Department of Neurology, Washington University School of Medicine, St. Louis, Missouri 63110, USA; email:
Hope Center for Neurological Disorders, Washington University School of Medicine, St. Louis, Missouri 63110, USA.
Annu Rev Cell Dev Biol. 2018 Oct 6;34:545-568. doi: 10.1146/annurev-cellbio-100617-062636. Epub 2018 Jul 25.
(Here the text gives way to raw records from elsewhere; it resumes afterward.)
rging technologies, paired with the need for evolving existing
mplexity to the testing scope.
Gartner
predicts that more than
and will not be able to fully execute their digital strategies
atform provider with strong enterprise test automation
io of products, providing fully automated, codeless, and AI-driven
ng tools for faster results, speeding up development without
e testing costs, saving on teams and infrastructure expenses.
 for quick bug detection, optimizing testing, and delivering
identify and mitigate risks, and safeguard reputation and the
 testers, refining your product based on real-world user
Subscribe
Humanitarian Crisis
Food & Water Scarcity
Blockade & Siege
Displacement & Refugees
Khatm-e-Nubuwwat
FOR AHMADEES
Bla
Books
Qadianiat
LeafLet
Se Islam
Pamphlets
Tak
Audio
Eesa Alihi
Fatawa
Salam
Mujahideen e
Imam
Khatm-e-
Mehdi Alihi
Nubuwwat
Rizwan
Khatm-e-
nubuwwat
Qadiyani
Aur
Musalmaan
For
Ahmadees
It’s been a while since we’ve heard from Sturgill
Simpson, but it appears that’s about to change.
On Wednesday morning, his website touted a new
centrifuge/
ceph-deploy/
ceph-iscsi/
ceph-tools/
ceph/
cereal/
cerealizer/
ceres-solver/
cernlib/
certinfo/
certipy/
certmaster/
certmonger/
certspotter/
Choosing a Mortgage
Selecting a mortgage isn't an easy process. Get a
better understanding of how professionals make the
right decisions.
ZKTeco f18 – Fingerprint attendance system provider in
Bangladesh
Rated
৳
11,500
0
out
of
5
Most neurodegenerative diseases are characterized by the accumulation of protein aggregates, some of which are toxic to cells. Mounting evidence demonstrates that in several diseases, protein aggregates can pass from neuron to neuron along connected networks, although the role of this spreading phenomenon in disease pathogenesis is not completely understood. Here we briefly review the molecular and histopathological features of protein aggregation in neurodegenerative disease, we summarize the evidence for release of proteins from donor cells into the extracellular space, and we highlight some other mechanisms by which protein aggregates might be transmitted to recipient cells. We also discuss the evidence that supports a role for spreading of protein aggregates in neurodegenerative disease pathogenesis and some limitations of this model. Finally, we consider potential therapeutic strategies to target spreading of protein aggregates in the treatment of neurodegenerative diseases.
大多数神经退行性疾病的特征是蛋白质聚集体的积累,其中一些对细胞有毒。越来越多的证据表明,在几种疾病中,蛋白质聚集体可以沿着连接的网络从神经元传递到神经元,尽管这种传播现象在疾病发病机制中的作用尚不完全清楚。在这里,我们简要回顾了神经退行性疾病中蛋白质聚集的分子和组织病理学特征,总结了蛋白质从供体细胞释放到细胞外空间的证据,并强调了蛋白质聚集体可能传递给受体细胞的其他一些机制。我们还讨论了支持蛋白质聚集体在神经退行性疾病发病机制中传播作用的证据,以及该模型的一些局限性。最后,我们考虑了针对神经退行性疾病中蛋白质聚集体传播的潜在治疗策略。